Pakistan: Top Imams Veto 'Un-Islamic' Chemical Castration for Rapists
Pakistan’s Islamic Council of Ideology repealed an anti-rape law clause allowing chemical castration as a possible punishment for convicted rapists on Friday, just two days after the nation’s parliament enacted the law introducing the penalty, Voice of America (VOA) reported.
“The Islamic Council of Ideology had objected to the punishment of chemical castration for rapists for being an un-Islamic practice, so we decided to remove it from the law,” Maleeka Bukhari, Pakistan’s parliamentary secretary on law, told reporters on November 19 in Islamabad.
Pakistan’s Islamic Council of Ideology is “a constitutional advisory body mandated to interpret and ensure all Pakistani laws are in line with Islam,” according to the U.S. government-funded VOA.
“It would have been unconstitutional to pass the law as all laws must be under the Sharia [Islamic law] and the Islamic holy book the Quran,” Bukhari noted on Friday according to Sputnik, a Russian state-owned news agency.
“Therefore, we can’t pass any law that goes against these values,” Bukhari added.
Pakistan’s parliament on November 17 passed an anti-rape bill that went into immediate effect. The law had called for the chemical castration of serial rapists, which was a punishment Pakistan Prime Minister Imran Khan had specifically advocated for over the past year. Khan said he hoped to introduce chemical castration as a penalty for rapists in response to an ongoing rise in rapes of women and children across Pakistan.
“The prime minister’s remarks came amid a national outcry stemming from the September 2020 assault on a woman, who was dragged out of her car and raped by two men at gunpoint in front of her children, when her car was stalled on the side of the road,” VOA recalled on Friday.
The incident sparked a major uproar by the Pakistani public, which subsequently demanded Islamabad enforce stiffer penalties for sex offenders to deter rape. Asked by a reporter about the September 2020 motorway rape a week after it took place, Khan said he believed the perpetrators should be publicly hanged. He acknowledged this form of punishment might have endangered a “preferential trade status” bestowed upon Pakistan by the European Union (E.U.) due to the bloc’s views on human rights. The consideration inspired Khan to consider other penalties for rape, such as chemical castration.

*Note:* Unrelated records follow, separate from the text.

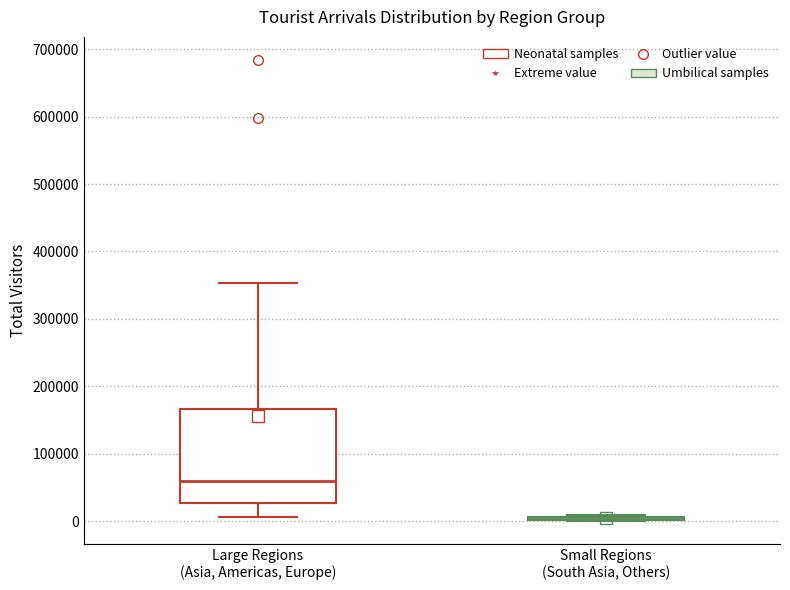

Reading left to right, read every box against the y-axis: the position of its median line, the range the box covers, and the ends of its whiskers. The values are not printed on the chart, so give them approximately, as read against the axis.

Large Regions (Asia, Americas, Europe): median 60000, box 30000 to 170000, whiskers 10000 to 350000
Small Regions (South Asia, Others): box collapsed to a line at 0, whiskers 0 to 10000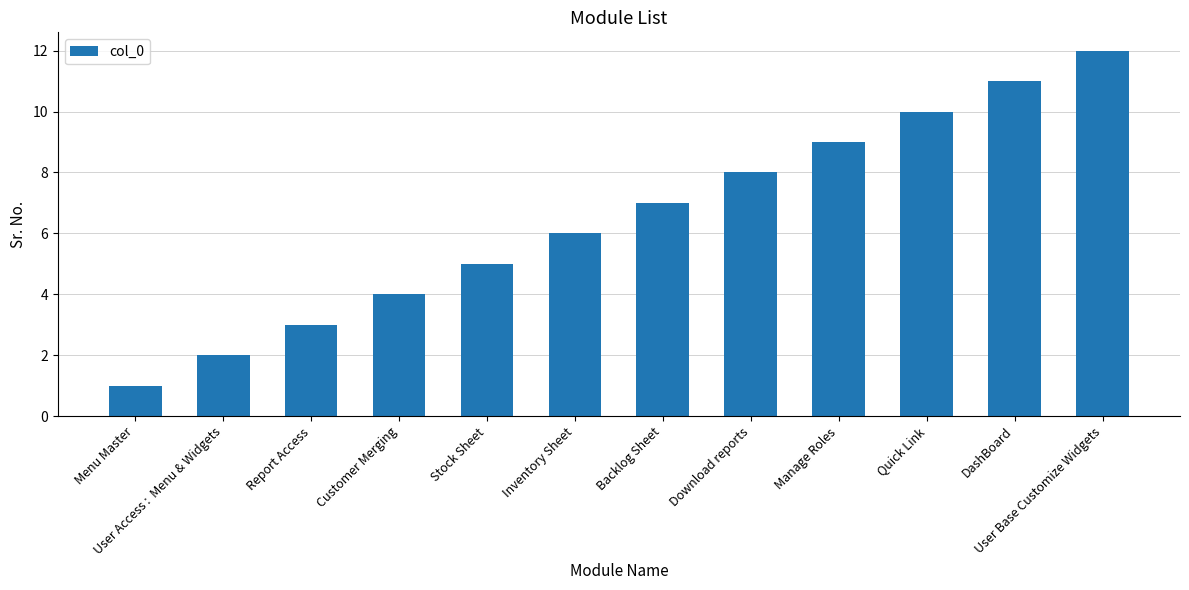

List the labels in order of value, largest first.

User Base Customize Widgets, DashBoard, Quick Link, Manage Roles, Download reports, Backlog Sheet, Inventory Sheet, Stock Sheet, Customer Merging, Report Access, User Access :  Menu & Widgets, Menu Master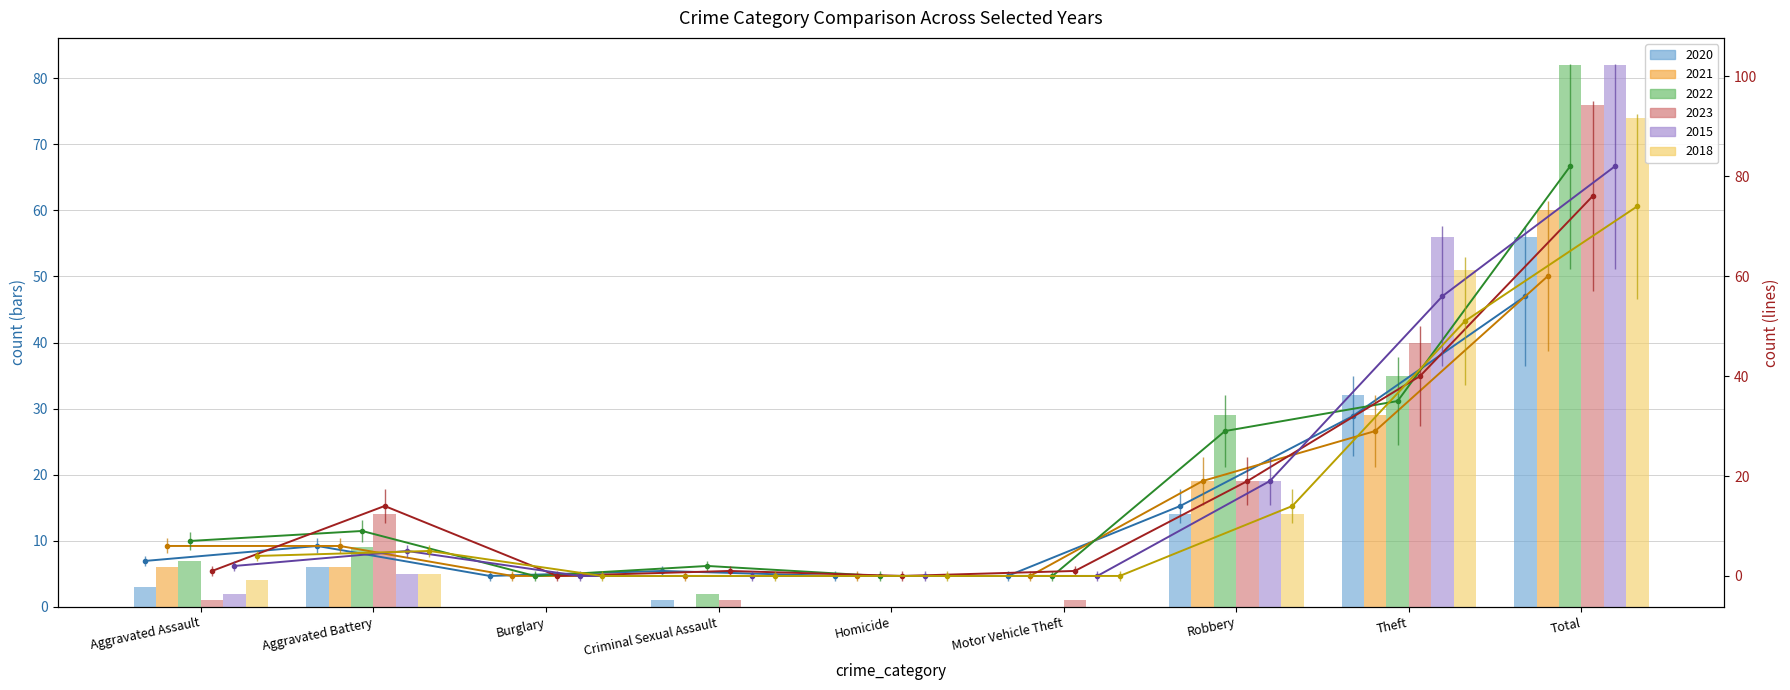

How many data points in 2023 are less than 1?

2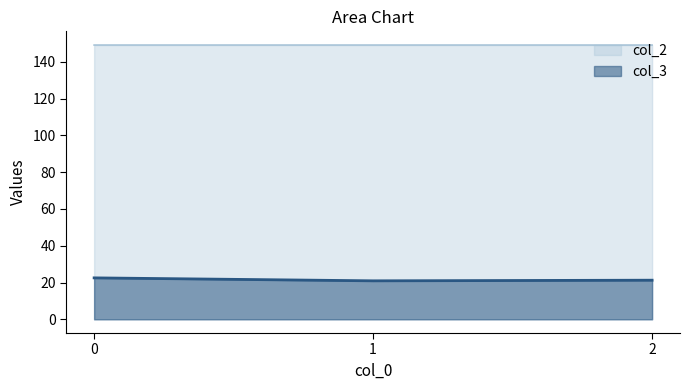

Reading right to left, transcribe all the data shown in this chart.

col_3: 2=21.3	1=20.9	0=22.5
col_2: 2=149.2	1=149.2	0=149.2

“The way there is first degree, second degree, third-degree murder, this [rape] should be graded in the same way, and when there is first degree [rape], castrate them,” the prime minister told reporters at the time. “Operate on them and make them unable to do this.”
“In Pakistan, at least 11 rape cases are reported daily with over 22,000 rape cases reported to police across the country in the last six years,” Asian News International (ANI) reported on October 18, citing data provided by Pakistan’s government.
“Only 77 accused of the 22,000 cases were found to be convicted and the conviction rate is sadly around 0.3 percent,” the Indian news agency observed.
Pakistan’s new anti-rape law promises to enact a number of reforms designed to discourage serious sex crimes. It will ostensibly “allow for speedy convictions and severe sentences for perpetrators, including the death penalty,” according to VOA. “The legislation requires the government to establish special courts across Pakistan to try rape cases in secrecy and decide them ‘expeditiously, preferably within four months.’”
The law will additionally establish “a nationwide register of sex offenders” maintained in part by a National Database and Registration Authority, the U.S. broadcaster detailed on Friday. “The identity of victims will be protected and special ‘anti-rape crisis cells’ will be formed to conduct medical examinations of victims within hours of the crime.”
Individuals found guilty of “gang rape” face severe punishments such as the death penalty or life in prison, according to VOA.